Enhanced charge density wave coherence in a light-quenched, high-temperature superconductor

Superconductivity and charge density waves (CDWs) are competitive, yet coexisting, orders in cuprate superconductors. To understand their microscopic interdependence, a probe capable of discerning their interaction on its natural length and time scale is necessary. We use ultrafast resonant soft x-ray scattering to track the transient evolution of CDW correlations in YBa2Cu3O6+x after the quench of superconductivity by an infrared laser pulse. We observe a nonthermal response of the CDW order characterized by a near doubling of the correlation length within ≈1 picosecond of the superconducting quench. Our results are consistent with a model in which the interaction between superconductivity and CDWs manifests inhomogeneously through disruption of spatial coherence, with superconductivity playing the dominant role in stabilizing CDW topological defects, such as discommensurations. Description Changing the balance of orders with light Charge-density wave (CDW) order, the spatial modulation of electronic density, is known to compete with superconductivity in copper oxide superconductors.

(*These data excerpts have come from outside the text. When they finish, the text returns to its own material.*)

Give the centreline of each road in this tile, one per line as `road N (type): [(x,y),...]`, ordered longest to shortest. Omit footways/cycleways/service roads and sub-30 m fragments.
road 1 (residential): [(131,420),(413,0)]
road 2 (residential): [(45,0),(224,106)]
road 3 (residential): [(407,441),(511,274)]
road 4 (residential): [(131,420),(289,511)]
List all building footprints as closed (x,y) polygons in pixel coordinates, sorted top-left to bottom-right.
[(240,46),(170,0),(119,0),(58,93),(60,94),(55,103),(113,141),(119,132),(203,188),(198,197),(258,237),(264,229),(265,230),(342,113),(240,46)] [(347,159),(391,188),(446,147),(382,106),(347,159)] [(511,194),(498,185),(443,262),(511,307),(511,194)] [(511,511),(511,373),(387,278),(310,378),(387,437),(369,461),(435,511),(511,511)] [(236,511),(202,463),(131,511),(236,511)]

This understanding comes largely from equilibrium experiments, and the dynamics of the interplay of these orders are less explored. Wandel et al. use ultrafast laser pulses to quickly quench superconductivity in samples of the YBa2Cu3O6+x superconductor, which temporarily enhanced the CDW order. The process increased the correlation length of the CDW order, suggesting that superconductivity stabilizes CDW defects that are removed by suppressing superconductivity. —JS Ultrafast resonant soft x-ray scattering is used to monitor the dynamics of the charge density wave order in YBa2Cu3O6+x.